Apple trains you on privacy, but wouldn’t tell you everything


“At Apple, we believe privacy is a fundamental human right and is essential in everything we do. From the outset, the declaration is made, proudly, and the principle posed, clearly, during the press presentation given earlier this week by Apple.

The company announces the organization of specific training workshops on this topic in its Apple Stores. Training that is added to the list of courses provided by Apple, and usually devoted to photography, video, or even drawing, on Apple tools.

From January 28, on the occasion of European Data Protection Day, a workshop called “Manage privacy on your iPhone” is to be offered in, excuse me, all Apple Stores around the world.

This course, free and lasting half an hour, aims to familiarize or improve the knowledge of users to the internal settings of the iPhone. Enough to reinforce confidentiality when they use their e-mail box, for example, but also to limit or suspend the potential location requested by certain applications. Or even block advertising tracking carried out by other apps. “This session is available worldwide in 522 stores” proudly assures a spokesperson for the brand.

In France, this training will be provided in the 20 Apple Stores in France.

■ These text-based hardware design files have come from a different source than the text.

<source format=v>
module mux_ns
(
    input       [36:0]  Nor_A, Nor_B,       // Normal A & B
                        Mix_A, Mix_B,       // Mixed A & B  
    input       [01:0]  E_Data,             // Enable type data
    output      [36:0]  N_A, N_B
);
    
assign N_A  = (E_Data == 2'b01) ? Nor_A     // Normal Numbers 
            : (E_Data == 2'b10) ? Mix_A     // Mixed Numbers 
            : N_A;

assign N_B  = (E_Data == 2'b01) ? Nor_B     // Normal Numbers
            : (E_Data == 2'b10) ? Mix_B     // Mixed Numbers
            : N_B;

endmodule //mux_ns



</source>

Apple therefore takes full advantage of this vast network of physical stores, which it is moreover the only company among the GAFAM to have, to maintain proximity with its customers or future customers (those who do not have an iPhone will be able to to be lent one) and to sow the idea that it washes whiter in terms of respect for private life.

A major glitch?

In early November 2022, developer and security researcher Tommy Mysk, already known for spotting flaws in iOS VPN apps, launched on Twitter the result of an unflattering study for Apple. “Recent changes made by Apple in advertising within [la boutique d’applications] App Store should raise a lot of privacy concerns, he wrote in his Nov. 4 tweet. It looks like the AppStore app in iOS 14.6 tells Apple every keystroke you make in the app. This data is sent in a single request, even when the use of data and personalized ads are turned off.

This monitoring of user data by Apple, if proven, would therefore allow them to be sent targeted advertisements when they pass through the iOS application store, but also on Apple Music, Apple TV or even its Stock Exchange app.

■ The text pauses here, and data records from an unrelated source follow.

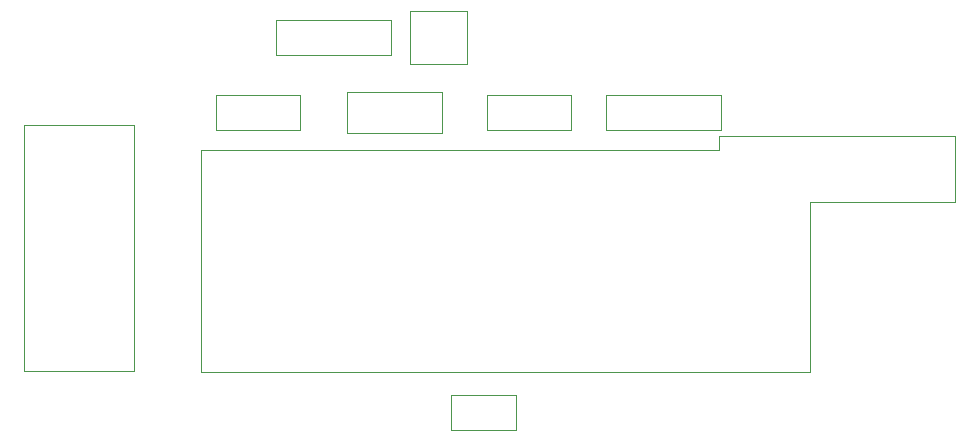
<source format=gbr>
%TF.GenerationSoftware,KiCad,Pcbnew,5.1.6-c6e7f7d~86~ubuntu18.04.1*%
%TF.CreationDate,2020-05-25T18:43:36+02:00*%
%TF.ProjectId,atmega_prog_adapter_v2,61746d65-6761-45f7-9072-6f675f616461,1.0*%
%TF.SameCoordinates,PX54c81a0PY68290a0*%
%TF.FileFunction,Other,User*%
%FSLAX46Y46*%
G04 Gerber Fmt 4.6, Leading zero omitted, Abs format (unit mm)*
G04 Created by KiCad (PCBNEW 5.1.6-c6e7f7d~86~ubuntu18.04.1) date 2020-05-25 18:43:36*
%MOMM*%
%LPD*%
G01*
G04 APERTURE LIST*
%ADD10C,0.050000*%
G04 APERTURE END LIST*
D10*
%TO.C,C1*%
X43370000Y5310000D02*
X37870000Y5310000D01*
X43370000Y2310000D02*
X43370000Y5310000D01*
X37870000Y2310000D02*
X43370000Y2310000D01*
X37870000Y5310000D02*
X37870000Y2310000D01*
%TO.C,C2*%
X40940000Y27710000D02*
X48040000Y27710000D01*
X40940000Y30710000D02*
X40940000Y27710000D01*
X48040000Y30710000D02*
X40940000Y30710000D01*
X48040000Y27710000D02*
X48040000Y30710000D01*
%TO.C,C3*%
X18000000Y30710000D02*
X18000000Y27710000D01*
X18000000Y27710000D02*
X25100000Y27710000D01*
X25100000Y27710000D02*
X25100000Y30710000D01*
X25100000Y30710000D02*
X18000000Y30710000D01*
%TO.C,D1*%
X34400000Y33310000D02*
X39250000Y33310000D01*
X34400000Y37810000D02*
X34400000Y33310000D01*
X39250000Y37810000D02*
X34400000Y37810000D01*
X39250000Y33310000D02*
X39250000Y37810000D01*
%TO.C,J1*%
X1670000Y28155000D02*
X11030000Y28155000D01*
X1670000Y7295000D02*
X1670000Y28155000D01*
X11030000Y7295000D02*
X1670000Y7295000D01*
X11030000Y28155000D02*
X11030000Y7295000D01*
%TO.C,R1*%
X60740000Y30710000D02*
X51020000Y30710000D01*
X60740000Y27710000D02*
X60740000Y30710000D01*
X51020000Y27710000D02*
X60740000Y27710000D01*
X51020000Y30710000D02*
X51020000Y27710000D01*
%TO.C,R2*%
X32800000Y34060000D02*
X32800000Y37060000D01*
X32800000Y37060000D02*
X23080000Y37060000D01*
X23080000Y37060000D02*
X23080000Y34060000D01*
X23080000Y34060000D02*
X32800000Y34060000D01*
%TO.C,U1*%
X60550000Y27240000D02*
X80510000Y27240000D01*
X60550000Y26060000D02*
X60550000Y27240000D01*
X16710000Y26060000D02*
X60550000Y26060000D01*
X16710000Y7260000D02*
X16710000Y26060000D01*
X68210000Y7260000D02*
X16710000Y7260000D01*
X68210000Y21640000D02*
X68210000Y7260000D01*
X80510000Y21640000D02*
X68210000Y21640000D01*
X80510000Y27240000D02*
X80510000Y21640000D01*
%TO.C,Y1*%
X29060000Y27510000D02*
X37060000Y27510000D01*
X29060000Y30910000D02*
X29060000Y27510000D01*
X37060000Y30910000D02*
X29060000Y30910000D01*
X37060000Y27510000D02*
X37060000Y30910000D01*
%TD*%
M02*

</source>
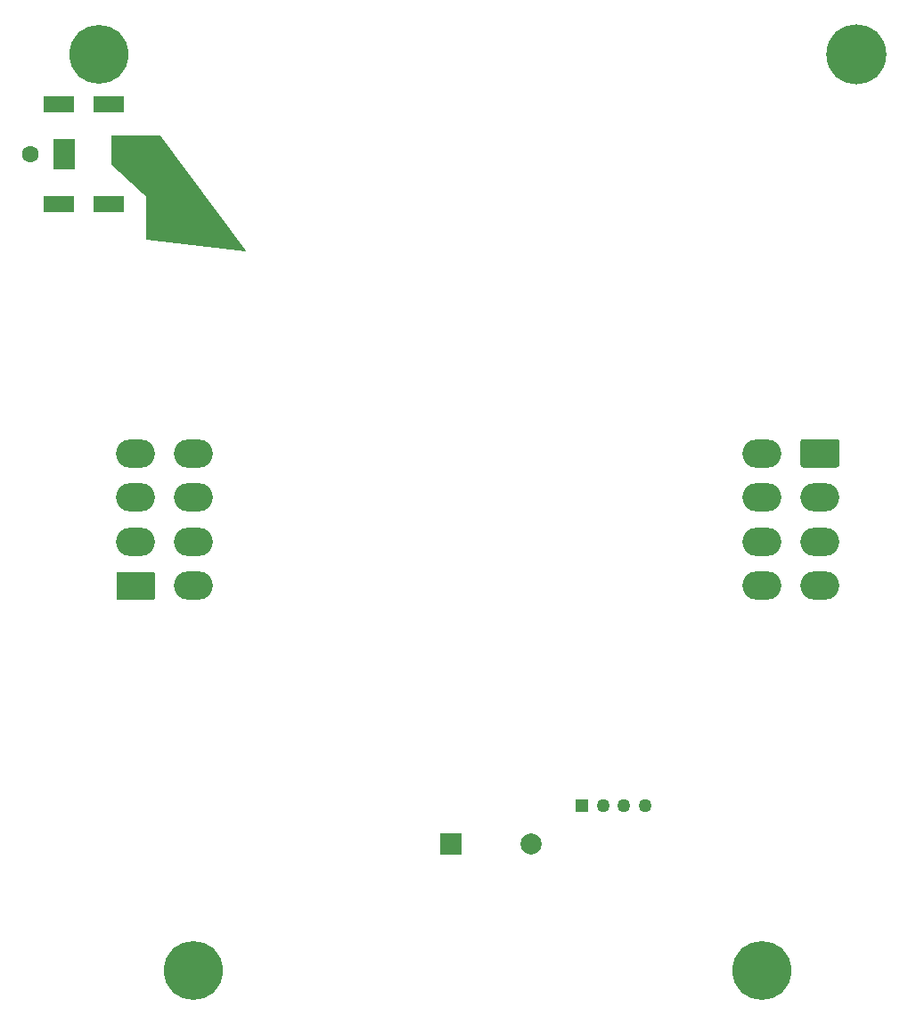
<source format=gbs>
G04 #@! TF.GenerationSoftware,KiCad,Pcbnew,(5.1.10-1-10_14)*
G04 #@! TF.CreationDate,2022-01-28T00:17:02+09:00*
G04 #@! TF.ProjectId,TireWarmer power board,54697265-5761-4726-9d65-7220706f7765,2.0*
G04 #@! TF.SameCoordinates,Original*
G04 #@! TF.FileFunction,Soldermask,Bot*
G04 #@! TF.FilePolarity,Negative*
%FSLAX46Y46*%
G04 Gerber Fmt 4.6, Leading zero omitted, Abs format (unit mm)*
G04 Created by KiCad (PCBNEW (5.1.10-1-10_14)) date 2022-01-28 00:17:02*
%MOMM*%
%LPD*%
G01*
G04 APERTURE LIST*
%ADD10C,0.100000*%
%ADD11C,5.600000*%
%ADD12C,3.600000*%
%ADD13O,3.700000X2.700000*%
%ADD14R,3.000000X1.500000*%
%ADD15R,2.000000X3.000000*%
%ADD16C,2.700000*%
%ADD17C,1.600000*%
%ADD18C,1.270000*%
%ADD19R,1.270000X1.270000*%
%ADD20C,5.700000*%
%ADD21C,2.000000*%
%ADD22R,2.000000X2.000000*%
G04 APERTURE END LIST*
D10*
G36*
X73152000Y-88646000D02*
G01*
X63754000Y-87503000D01*
X63754000Y-83439000D01*
X60452000Y-80391000D01*
X60452000Y-77724000D01*
X65024000Y-77724000D01*
X73152000Y-88646000D01*
G37*
X73152000Y-88646000D02*
X63754000Y-87503000D01*
X63754000Y-83439000D01*
X60452000Y-80391000D01*
X60452000Y-77724000D01*
X65024000Y-77724000D01*
X73152000Y-88646000D01*
D11*
G04 #@! TO.C,REF\u002A\u002A*
X122300000Y-157000000D03*
D12*
X122300000Y-157000000D03*
G04 #@! TD*
D11*
G04 #@! TO.C,REF\u002A\u002A*
X68300000Y-157000000D03*
D12*
X68300000Y-157000000D03*
G04 #@! TD*
D11*
G04 #@! TO.C,REF\u002A\u002A*
X59300000Y-70000000D03*
D12*
X59300000Y-70000000D03*
G04 #@! TD*
D13*
G04 #@! TO.C,J2*
X122300000Y-120500000D03*
X122300000Y-116300000D03*
X122300000Y-112100000D03*
X122300000Y-107900000D03*
X127800000Y-120500000D03*
X127800000Y-116300000D03*
X127800000Y-112100000D03*
G36*
G01*
X126200001Y-106550000D02*
X129399999Y-106550000D01*
G75*
G02*
X129650000Y-106800001I0J-250001D01*
G01*
X129650000Y-108999999D01*
G75*
G02*
X129399999Y-109250000I-250001J0D01*
G01*
X126200001Y-109250000D01*
G75*
G02*
X125950000Y-108999999I0J250001D01*
G01*
X125950000Y-106800001D01*
G75*
G02*
X126200001Y-106550000I250001J0D01*
G01*
G37*
G04 #@! TD*
G04 #@! TO.C,J1*
X68300000Y-107900000D03*
X68300000Y-112100000D03*
X68300000Y-116300000D03*
X68300000Y-120500000D03*
X62800000Y-107900000D03*
X62800000Y-112100000D03*
X62800000Y-116300000D03*
G36*
G01*
X64399999Y-121850000D02*
X61200001Y-121850000D01*
G75*
G02*
X60950000Y-121599999I0J250001D01*
G01*
X60950000Y-119400001D01*
G75*
G02*
X61200001Y-119150000I250001J0D01*
G01*
X64399999Y-119150000D01*
G75*
G02*
X64650000Y-119400001I0J-250001D01*
G01*
X64650000Y-121599999D01*
G75*
G02*
X64399999Y-121850000I-250001J0D01*
G01*
G37*
G04 #@! TD*
D14*
G04 #@! TO.C,J3*
X60200000Y-84250000D03*
X60200000Y-74750000D03*
X55500000Y-84250000D03*
X55500000Y-74750000D03*
D15*
X56000000Y-79500000D03*
D16*
X62000000Y-79500000D03*
D17*
X52750000Y-79500000D03*
G04 #@! TD*
D18*
G04 #@! TO.C,J4*
X111203740Y-141351000D03*
X109202220Y-141351000D03*
X107205780Y-141351000D03*
D19*
X105204260Y-141351000D03*
G04 #@! TD*
D20*
G04 #@! TO.C,REF\u002A\u002A*
X131300000Y-70000000D03*
D12*
X131300000Y-70000000D03*
G04 #@! TD*
D21*
G04 #@! TO.C,BZ1*
X100330000Y-145034000D03*
D22*
X92730000Y-145034000D03*
G04 #@! TD*
M02*

</source>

A practice that would be at odds with the rule that Apple itself sets for developers of third-party applications. Indeed, since the implementation of its App Tracking Transparency process, introduced in April 2021 with iOS 14.5, the user has the right to refuse one by one the requests for access and monitoring of private data made by the apps.

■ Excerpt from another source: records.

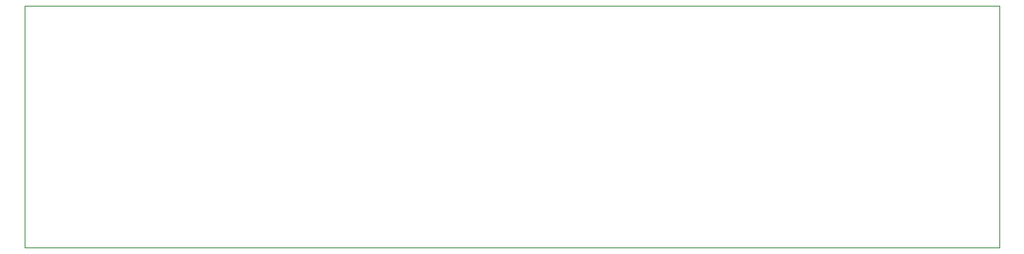
<source format=gbr>
%TF.GenerationSoftware,KiCad,Pcbnew,8.0.5*%
%TF.CreationDate,2024-10-28T21:30:14-07:00*%
%TF.ProjectId,PRISM Macro Pad,50524953-4d20-44d6-9163-726f20506164,rev?*%
%TF.SameCoordinates,Original*%
%TF.FileFunction,Profile,NP*%
%FSLAX46Y46*%
G04 Gerber Fmt 4.6, Leading zero omitted, Abs format (unit mm)*
G04 Created by KiCad (PCBNEW 8.0.5) date 2024-10-28 21:30:14*
%MOMM*%
%LPD*%
G01*
G04 APERTURE LIST*
%TA.AperFunction,Profile*%
%ADD10C,0.050000*%
%TD*%
G04 APERTURE END LIST*
D10*
X104789999Y-69750000D02*
X205289999Y-69750000D01*
X205289999Y-94750000D01*
X104789999Y-94750000D01*
X104789999Y-69750000D01*
M02*

</source>
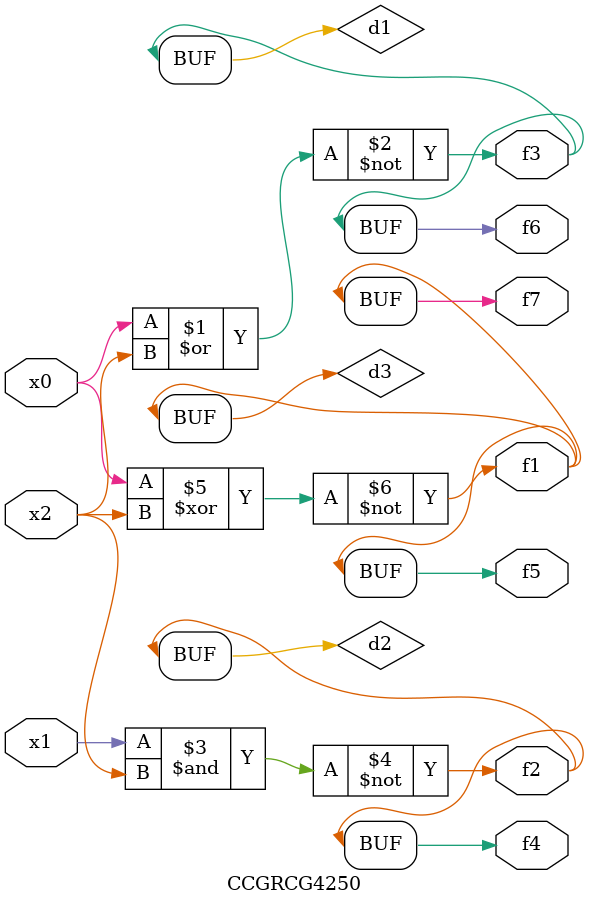
<source format=v>
module CCGRCG4250(
	input x0, x1, x2,
	output f1, f2, f3, f4, f5, f6, f7
);

	wire d1, d2, d3;

	nor (d1, x0, x2);
	nand (d2, x1, x2);
	xnor (d3, x0, x2);
	assign f1 = d3;
	assign f2 = d2;
	assign f3 = d1;
	assign f4 = d2;
	assign f5 = d3;
	assign f6 = d1;
	assign f7 = d3;
endmodule

</source>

Enough to pull the rug out from under the feet of app publishers, advertisers, but also social networks like Facebook, Mark Zuckerberg highlighting in his latest financial communications the hole in his fund caused by this new practice.

But beyond a potential distortion of competition that Apple’s competitors should not fail to raise in the coming months, this user monitoring, if true, would show the poor use that the Apple brand makes its statements in favor of the privacy of its customers. Not to mention the questions about the consent to the collection of its data imposed under the GDPR.

If Mysk’s accusation, which relates to a version of iOS dating back about a year and a half, is founded, it also remains to be seen whether this data collection is still relevant with the current version (16.3 ) of Apple’s operating system?

Asked about the Mysk affair by ZDNET, Apple said, unsurprisingly, not to comment.

A few days after the publication of Mysk, a new lawsuit in the form of a class action was filed in California against Apple for illegally harvesting activity from its customers through its apps. Two other complaints of the same nature, one in Pennsylvania and the other in New York, have been made since January. If there is a lawsuit, Apple should be more forthcoming.